** Start Given records **

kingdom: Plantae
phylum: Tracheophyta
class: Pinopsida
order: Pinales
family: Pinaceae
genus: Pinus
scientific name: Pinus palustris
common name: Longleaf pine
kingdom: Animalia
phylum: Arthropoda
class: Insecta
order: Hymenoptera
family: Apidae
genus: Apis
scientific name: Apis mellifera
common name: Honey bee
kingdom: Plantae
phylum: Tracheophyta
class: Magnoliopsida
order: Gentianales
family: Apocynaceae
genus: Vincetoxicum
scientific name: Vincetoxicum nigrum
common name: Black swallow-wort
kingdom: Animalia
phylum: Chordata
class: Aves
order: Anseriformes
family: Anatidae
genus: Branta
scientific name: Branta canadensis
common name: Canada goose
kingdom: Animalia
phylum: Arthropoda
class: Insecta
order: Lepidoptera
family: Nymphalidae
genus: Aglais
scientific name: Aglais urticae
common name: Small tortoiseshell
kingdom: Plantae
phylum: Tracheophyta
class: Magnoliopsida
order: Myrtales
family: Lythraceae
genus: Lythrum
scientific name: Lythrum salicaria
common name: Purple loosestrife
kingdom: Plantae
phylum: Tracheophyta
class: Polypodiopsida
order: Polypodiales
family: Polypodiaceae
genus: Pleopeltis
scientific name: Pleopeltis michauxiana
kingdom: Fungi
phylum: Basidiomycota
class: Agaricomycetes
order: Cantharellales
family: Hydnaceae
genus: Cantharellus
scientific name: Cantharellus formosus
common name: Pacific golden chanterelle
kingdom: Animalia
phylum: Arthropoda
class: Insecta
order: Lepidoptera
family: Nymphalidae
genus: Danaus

** End Given records **

## Problem to work on
Copy every line of the material above, reproducing each one character for character.

## Finished answer
kingdom: Plantae
phylum: Tracheophyta
class: Pinopsida
order: Pinales
family: Pinaceae
genus: Pinus
scientific name: Pinus palustris
common name: Longleaf pine
kingdom: Animalia
phylum: Arthropoda
class: Insecta
order: Hymenoptera
family: Apidae
genus: Apis
scientific name: Apis mellifera
common name: Honey bee
kingdom: Plantae
phylum: Tracheophyta
class: Magnoliopsida
order: Gentianales
family: Apocynaceae
genus: Vincetoxicum
scientific name: Vincetoxicum nigrum
common name: Black swallow-wort
kingdom: Animalia
phylum: Chordata
class: Aves
order: Anseriformes
family: Anatidae
genus: Branta
scientific name: Branta canadensis
common name: Canada goose
kingdom: Animalia
phylum: Arthropoda
class: Insecta
order: Lepidoptera
family: Nymphalidae
genus: Aglais
scientific name: Aglais urticae
common name: Small tortoiseshell
kingdom: Plantae
phylum: Tracheophyta
class: Magnoliopsida
order: Myrtales
family: Lythraceae
genus: Lythrum
scientific name: Lythrum salicaria
common name: Purple loosestrife
kingdom: Plantae
phylum: Tracheophyta
class: Polypodiopsida
order: Polypodiales
family: Polypodiaceae
genus: Pleopeltis
scientific name: Pleopeltis michauxiana
kingdom: Fungi
phylum: Basidiomycota
class: Agaricomycetes
order: Cantharellales
family: Hydnaceae
genus: Cantharellus
scientific name: Cantharellus formosus
common name: Pacific golden chanterelle
kingdom: Animalia
phylum: Arthropoda
class: Insecta
order: Lepidoptera
family: Nymphalidae
genus: Danaus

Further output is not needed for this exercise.